Here’s what I’ve got so far:

gmail_service = create_service('gmail', 'v1', creds)
inbox_messages = gmail_service.users().messages().list(userId='me', labelIds=['INBOX'], q='from:[email protected] is:unread').execute()

emails = inbox_messages.get('messages', [])

if not emails:
    print('No new messages.')
else:
    for email in emails:
        email_data = gmail_service.users().messages().get(userId='me', id=email['id']).execute()
        headers = email_data['payload']['headers']
        
        sender = next(h['value'] for h in headers if h['name'] == 'From')
        subject = next(h['value'] for h in headers if h['name'] == 'Subject')
        
        print(f'From: {sender}')
        print(f'Subject: {subject}')
        # How do I get the email body?

I’ve tried a few things, but no luck so far. Any ideas on how to extract the email body? Thanks in advance!

hey sparklinggem, i had the same problem! try this:

def get_body(msg):
    if 'parts' in msg['payload']:
        return base64.urlsafe_b64decode(msg['payload']['parts'][0]['body']['data']).decode()
    return base64.urlsafe_b64decode(msg['payload']['body']['data']).decode()

body = get_body(email_data)
print(f'Body: {body}')

this worked 4 me. gl!

I’ve worked with the Gmail API before, and extracting the email body can be tricky due to the different message formats. Here’s what worked for me:

After you get the email_data, you need to dive into the payload structure. The body content is usually in the ‘parts’ section of the payload. You might need to handle both plain text and HTML versions.

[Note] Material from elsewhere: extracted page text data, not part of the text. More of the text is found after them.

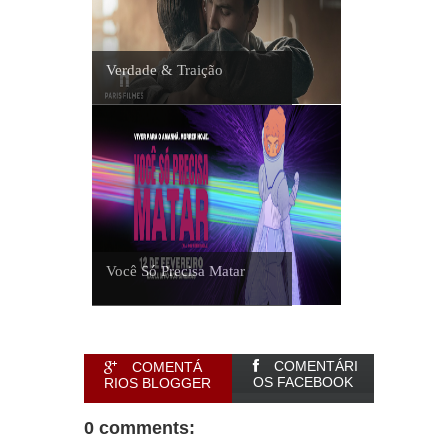
Verdade & Traição
Você Só Precisa Matar
COMENTÁRI
COMENTÁ
OS FACEBOOK
RIOS BLOGGER
0 comments: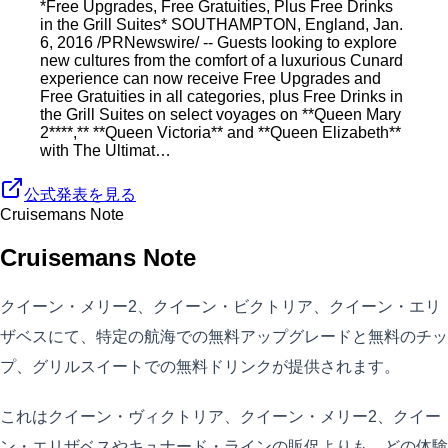
*Free Upgrades, Free Gratuities, Plus Free Drinks
in the Grill Suites* SOUTHAMPTON, England, Jan.
6, 2016 /PRNewswire/ -- Guests looking to explore
new cultures from the comfort of a luxurious Cunard
experience can now receive Free Upgrades and
Free Gratuities in all categories, plus Free Drinks in
the Grill Suites on select voyages on **Queen Mary
2****,** **Queen Victoria** and **Queen Elizabeth**
with The Ultimat…
公式発表を見る
Cruisemans Note
Cruisemans Note
クイーン・メリー2、クイーン・ビクトリア、クイーン・エリ
ザベスにて、特定の航海での無料アップグレードと無料のチッ
プ、グリルスイートでの無料ドリンクが提供されます。
これはクイーン・ヴィクトリア、クイーン・メリー2、クイー
ン・エリザベスやキュナード・ラインの販促よりも、どの体験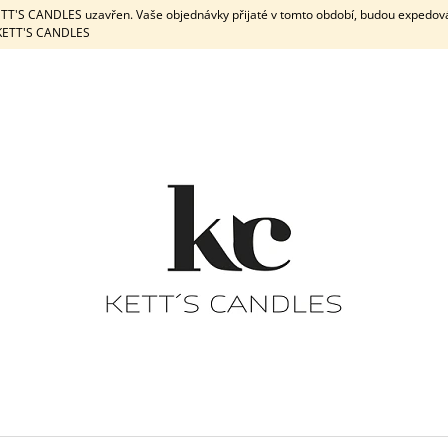
KETT'S CANDLES uzavřen. Vaše objednávky přijaté v tomto období, budou expedov
e KETT'S CANDLES
CO POTŘEBUJETE NAJÍT?
HLEDAT
DOPORUČUJEME
DÁRKOVÁ SADA / WHITE
DÁRKOVÁ
PEPPERMINT & 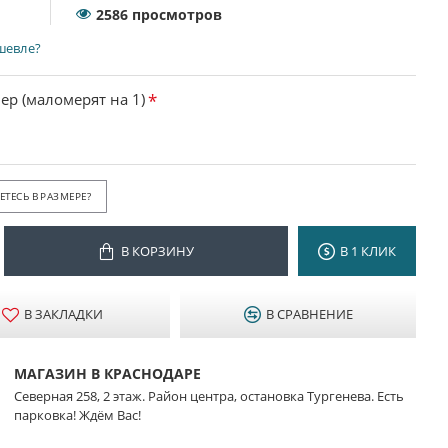
2586 просмотров
шевле?
ер (маломерят на 1)
ТЕСЬ В РАЗМЕРЕ?
В КОРЗИНУ
В 1 КЛИК
В ЗАКЛАДКИ
В СРАВНЕНИЕ
МАГАЗИН В КРАСНОДАРЕ
Северная 258, 2 этаж. Район центра, остановка Тургенева. Есть
парковка! Ждём Вас!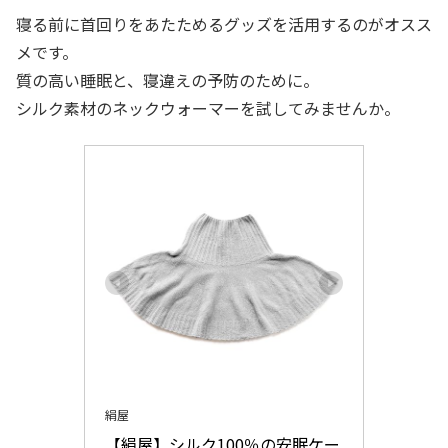
寝る前に首回りをあたためるグッズを活用するのがオスス
メです。
質の高い睡眠と、寝違えの予防のために。
シルク素材のネックウォーマーを試してみませんか。
絹屋
【絹屋】シルク100％の安眠ケー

Here’s a snippet that should help:

import base64

def get_body(email_data):
    if 'parts' in email_data['payload']:
        for part in email_data['payload']['parts']:
            if part['mimeType'] == 'text/plain':
                return base64.urlsafe_b64decode(part['body']['data']).decode()
    elif 'body' in email_data['payload']:
        return base64.urlsafe_b64decode(email_data['payload']['body']['data']).decode()
    return ''

# Then in your loop:
body = get_body(email_data)
print(f'Body: {body}')

This should handle most cases. Remember to import base64 at the top of your script. Hope this helps!

I’ve encountered similar issues when working with the Gmail API. One approach that’s worked well for me is to recursively parse the payload structure. Gmail messages can be nested, especially with attachments or multipart content.

Here’s a function I’ve used successfully:

def get_message_body(payload):
    if 'body' in payload and 'data' in payload['body']:
        return base64.urlsafe_b64decode(payload['body']['data']).decode()
    elif 'parts' in payload:
        for part in payload['parts']:
            body = get_message_body(part)
            if body:
                return body
    return None

# Usage in your loop:
body = get_message_body(email_data['payload'])
if body:
    print(f'Body: {body[:100]}...')  # Print first 100 chars

This handles various message structures and should reliably extract the content. Remember to handle potential encoding issues, as some emails might use different character sets.